Publication year - 2007
Publication title -
medical physics
Language(s) - English
Resource type - Journals
SCImago Journal Rank - 1.473
H-Index - 180
eISSN - 2473-4209
pISSN - 0094-2405
DOI - 10.1118/1.2713427
Subject(s) - breathing , radiation treatment planning , nuclear medicine , cumulative dose , medicine , lung , lung volumes , dosimetry , radiation therapy , radiology , anesthesia
The purpose of this study is to investigate the effects of tissue heterogeneity and breathing‐induced motion/deformation on conformal treatment planning for pulmonary tumors and to compare the magnitude and the clinical importance of changes induced by these effects. Treatment planning scans were acquired at normal exhale/inhale breathing states for fifteen patients. The internal target volume (ITV) was defined as the union of exhale and inhale gross tumor volumes uniformly expanded by 5 mm . Anterior/posterior opposed beams (AP/PA) and three‐dimensional (3D)‐conformal plans were designed using the unit‐density exhale (“static”) dataset. These plans were further used to calculate (a) density‐corrected (“heterogeneous”) static dose and (b) heterogeneous cumulative dose, including breathing deformations.

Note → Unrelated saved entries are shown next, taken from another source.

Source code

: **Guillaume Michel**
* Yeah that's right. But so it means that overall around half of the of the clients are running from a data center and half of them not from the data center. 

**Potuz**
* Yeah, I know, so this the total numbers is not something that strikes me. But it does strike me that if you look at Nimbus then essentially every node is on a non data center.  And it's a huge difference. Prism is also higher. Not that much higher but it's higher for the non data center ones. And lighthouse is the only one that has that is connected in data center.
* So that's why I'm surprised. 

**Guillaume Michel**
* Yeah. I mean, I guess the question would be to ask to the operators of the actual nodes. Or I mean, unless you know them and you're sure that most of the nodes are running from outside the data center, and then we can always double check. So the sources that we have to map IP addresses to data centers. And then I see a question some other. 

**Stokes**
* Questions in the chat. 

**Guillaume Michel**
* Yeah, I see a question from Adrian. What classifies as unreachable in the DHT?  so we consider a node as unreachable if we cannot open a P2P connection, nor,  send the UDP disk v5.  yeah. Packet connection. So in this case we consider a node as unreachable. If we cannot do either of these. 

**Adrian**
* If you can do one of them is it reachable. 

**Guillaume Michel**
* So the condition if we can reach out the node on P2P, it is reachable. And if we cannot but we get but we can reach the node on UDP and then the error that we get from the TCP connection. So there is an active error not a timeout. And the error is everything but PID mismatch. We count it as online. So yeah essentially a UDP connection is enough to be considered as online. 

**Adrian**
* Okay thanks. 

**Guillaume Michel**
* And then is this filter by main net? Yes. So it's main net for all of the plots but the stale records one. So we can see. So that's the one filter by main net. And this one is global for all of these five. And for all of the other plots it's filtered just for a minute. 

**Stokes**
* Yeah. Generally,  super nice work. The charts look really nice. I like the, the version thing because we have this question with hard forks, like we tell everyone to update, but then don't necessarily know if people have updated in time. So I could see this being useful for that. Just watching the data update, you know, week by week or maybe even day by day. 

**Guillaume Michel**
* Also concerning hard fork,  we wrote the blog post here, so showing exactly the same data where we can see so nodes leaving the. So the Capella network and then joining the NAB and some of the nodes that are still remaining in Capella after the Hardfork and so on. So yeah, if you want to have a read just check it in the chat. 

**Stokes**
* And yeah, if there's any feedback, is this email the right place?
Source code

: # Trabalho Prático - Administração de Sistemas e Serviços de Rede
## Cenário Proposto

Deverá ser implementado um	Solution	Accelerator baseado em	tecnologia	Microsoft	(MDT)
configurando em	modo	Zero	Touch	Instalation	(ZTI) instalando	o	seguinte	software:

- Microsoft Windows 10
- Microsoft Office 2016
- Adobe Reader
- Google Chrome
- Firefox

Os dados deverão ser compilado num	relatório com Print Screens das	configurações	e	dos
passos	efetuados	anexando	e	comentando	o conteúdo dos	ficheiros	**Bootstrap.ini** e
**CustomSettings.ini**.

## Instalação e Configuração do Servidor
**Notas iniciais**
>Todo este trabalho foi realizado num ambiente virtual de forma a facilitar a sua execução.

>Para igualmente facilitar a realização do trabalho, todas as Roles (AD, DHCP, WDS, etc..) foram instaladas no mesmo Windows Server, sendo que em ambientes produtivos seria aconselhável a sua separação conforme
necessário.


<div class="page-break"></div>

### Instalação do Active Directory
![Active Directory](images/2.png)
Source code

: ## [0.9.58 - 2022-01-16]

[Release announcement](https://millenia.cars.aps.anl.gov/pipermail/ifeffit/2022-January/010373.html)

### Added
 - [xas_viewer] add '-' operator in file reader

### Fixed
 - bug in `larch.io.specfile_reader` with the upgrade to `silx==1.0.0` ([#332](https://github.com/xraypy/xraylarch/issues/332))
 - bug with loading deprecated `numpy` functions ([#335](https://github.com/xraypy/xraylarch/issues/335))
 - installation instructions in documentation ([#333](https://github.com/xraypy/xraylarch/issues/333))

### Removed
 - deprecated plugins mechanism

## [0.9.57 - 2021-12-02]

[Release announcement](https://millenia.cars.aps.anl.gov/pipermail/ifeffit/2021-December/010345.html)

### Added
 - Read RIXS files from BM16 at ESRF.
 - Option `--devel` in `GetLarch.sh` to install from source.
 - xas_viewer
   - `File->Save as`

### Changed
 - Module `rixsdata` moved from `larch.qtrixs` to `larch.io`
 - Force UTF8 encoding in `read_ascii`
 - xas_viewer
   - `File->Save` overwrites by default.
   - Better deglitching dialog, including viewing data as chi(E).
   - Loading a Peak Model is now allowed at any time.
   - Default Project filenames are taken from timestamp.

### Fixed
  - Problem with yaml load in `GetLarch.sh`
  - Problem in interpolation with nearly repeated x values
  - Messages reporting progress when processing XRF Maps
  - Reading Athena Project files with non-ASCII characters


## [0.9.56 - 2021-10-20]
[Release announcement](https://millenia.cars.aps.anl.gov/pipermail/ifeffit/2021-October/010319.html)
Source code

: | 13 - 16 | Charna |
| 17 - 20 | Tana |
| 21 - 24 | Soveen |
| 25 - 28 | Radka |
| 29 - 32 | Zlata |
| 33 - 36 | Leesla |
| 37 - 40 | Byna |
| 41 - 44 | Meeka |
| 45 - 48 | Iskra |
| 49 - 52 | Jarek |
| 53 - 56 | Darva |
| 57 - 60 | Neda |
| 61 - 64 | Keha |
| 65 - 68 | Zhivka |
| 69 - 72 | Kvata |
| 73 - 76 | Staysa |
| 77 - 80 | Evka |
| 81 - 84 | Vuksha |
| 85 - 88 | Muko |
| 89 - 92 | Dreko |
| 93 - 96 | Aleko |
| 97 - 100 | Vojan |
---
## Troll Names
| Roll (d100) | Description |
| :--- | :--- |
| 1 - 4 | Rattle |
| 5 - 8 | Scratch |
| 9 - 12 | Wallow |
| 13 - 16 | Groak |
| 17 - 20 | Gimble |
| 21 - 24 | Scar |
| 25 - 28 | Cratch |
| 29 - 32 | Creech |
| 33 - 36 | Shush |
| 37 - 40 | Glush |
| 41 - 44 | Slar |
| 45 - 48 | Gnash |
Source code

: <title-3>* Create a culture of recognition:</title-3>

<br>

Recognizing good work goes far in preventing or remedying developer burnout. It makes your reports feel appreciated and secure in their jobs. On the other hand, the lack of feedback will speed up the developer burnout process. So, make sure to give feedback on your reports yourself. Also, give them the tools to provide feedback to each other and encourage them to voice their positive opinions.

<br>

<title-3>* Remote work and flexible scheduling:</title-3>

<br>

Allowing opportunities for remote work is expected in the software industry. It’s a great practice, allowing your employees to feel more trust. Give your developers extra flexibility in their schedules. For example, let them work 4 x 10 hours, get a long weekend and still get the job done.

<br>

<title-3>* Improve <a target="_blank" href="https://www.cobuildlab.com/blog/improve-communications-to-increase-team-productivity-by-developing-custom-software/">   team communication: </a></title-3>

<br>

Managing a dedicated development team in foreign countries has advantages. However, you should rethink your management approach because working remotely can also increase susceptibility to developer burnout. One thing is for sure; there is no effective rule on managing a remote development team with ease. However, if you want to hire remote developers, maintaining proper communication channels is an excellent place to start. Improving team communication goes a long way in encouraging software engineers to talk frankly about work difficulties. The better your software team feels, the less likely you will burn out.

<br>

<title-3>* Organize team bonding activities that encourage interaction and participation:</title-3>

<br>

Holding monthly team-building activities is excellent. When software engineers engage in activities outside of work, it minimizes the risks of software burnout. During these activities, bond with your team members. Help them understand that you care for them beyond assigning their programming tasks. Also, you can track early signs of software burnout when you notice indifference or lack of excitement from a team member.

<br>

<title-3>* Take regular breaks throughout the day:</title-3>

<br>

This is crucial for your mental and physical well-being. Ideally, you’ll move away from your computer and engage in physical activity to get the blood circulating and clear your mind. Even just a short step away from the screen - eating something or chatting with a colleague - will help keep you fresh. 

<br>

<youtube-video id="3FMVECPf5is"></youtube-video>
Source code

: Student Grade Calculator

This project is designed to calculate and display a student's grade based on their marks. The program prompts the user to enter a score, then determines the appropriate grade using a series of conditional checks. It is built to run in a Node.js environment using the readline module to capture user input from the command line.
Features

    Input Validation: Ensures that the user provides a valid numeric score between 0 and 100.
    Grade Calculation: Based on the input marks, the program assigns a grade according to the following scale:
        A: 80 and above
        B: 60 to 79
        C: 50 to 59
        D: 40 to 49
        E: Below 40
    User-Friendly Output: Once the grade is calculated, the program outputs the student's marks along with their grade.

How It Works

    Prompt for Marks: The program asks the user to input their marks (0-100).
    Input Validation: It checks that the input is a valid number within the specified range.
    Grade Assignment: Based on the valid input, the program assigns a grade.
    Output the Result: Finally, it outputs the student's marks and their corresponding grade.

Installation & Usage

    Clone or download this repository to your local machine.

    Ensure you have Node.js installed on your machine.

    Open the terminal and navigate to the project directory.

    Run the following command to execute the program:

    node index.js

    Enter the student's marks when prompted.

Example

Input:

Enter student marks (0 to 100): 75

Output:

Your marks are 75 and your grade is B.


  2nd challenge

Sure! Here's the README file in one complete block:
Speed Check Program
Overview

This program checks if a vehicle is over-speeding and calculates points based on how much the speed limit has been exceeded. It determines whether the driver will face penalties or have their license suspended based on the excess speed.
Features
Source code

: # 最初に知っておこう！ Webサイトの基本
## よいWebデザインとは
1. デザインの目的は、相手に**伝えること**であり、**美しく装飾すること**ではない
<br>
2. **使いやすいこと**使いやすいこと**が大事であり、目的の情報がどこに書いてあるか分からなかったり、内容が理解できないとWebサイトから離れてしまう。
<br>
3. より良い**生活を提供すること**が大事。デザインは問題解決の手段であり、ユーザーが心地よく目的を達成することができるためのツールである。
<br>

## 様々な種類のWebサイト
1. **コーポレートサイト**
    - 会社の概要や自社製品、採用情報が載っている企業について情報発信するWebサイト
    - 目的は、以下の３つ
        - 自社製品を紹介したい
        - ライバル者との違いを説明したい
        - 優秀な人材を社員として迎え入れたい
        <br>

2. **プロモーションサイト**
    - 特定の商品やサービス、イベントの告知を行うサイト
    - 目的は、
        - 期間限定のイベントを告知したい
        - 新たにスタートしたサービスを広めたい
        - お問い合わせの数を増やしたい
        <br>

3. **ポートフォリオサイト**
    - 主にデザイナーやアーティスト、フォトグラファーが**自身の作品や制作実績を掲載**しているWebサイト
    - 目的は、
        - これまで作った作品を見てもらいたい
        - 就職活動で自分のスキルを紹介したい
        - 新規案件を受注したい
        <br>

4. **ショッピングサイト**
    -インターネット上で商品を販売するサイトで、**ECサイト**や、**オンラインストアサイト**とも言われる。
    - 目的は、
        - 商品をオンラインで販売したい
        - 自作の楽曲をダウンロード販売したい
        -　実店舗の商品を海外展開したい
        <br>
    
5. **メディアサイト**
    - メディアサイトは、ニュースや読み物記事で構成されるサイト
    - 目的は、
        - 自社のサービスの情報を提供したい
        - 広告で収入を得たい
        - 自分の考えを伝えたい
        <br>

The DPM Monte Carlo code was used for dose computations. For larger than coin‐sized tumors, relative to unit‐density plans, tumor and lung doses increased in the heterogeneity‐corrected plans. In comparing cumulative and static plans, larger normal tissue complication probability changes were observed for tumors with larger motion amplitudes and uncompensated breathing‐induced hot/cold spots in lung. Accounting for tissue heterogeneity resulted in average increases of 9% and 7% in mean lung dose (MLD) for the 6 MV and 15 MV photon beams, respectively. Breathing‐induced effects resulted in approximately 1% and 2% average decreases in MLD from the static value, for the 6 and 15 MV photon beams, respectively. The magnitude of these effects was not found to correlate with the treatment plan technique, i.e., AP/PA versus 3D‐CRT. Given a properly designed ITV, tissue heterogeneity effects are likely to have a larger clinical significance on tumor and normal lung treatment evaluation metrics than four‐dimensional respiratory‐induced changes.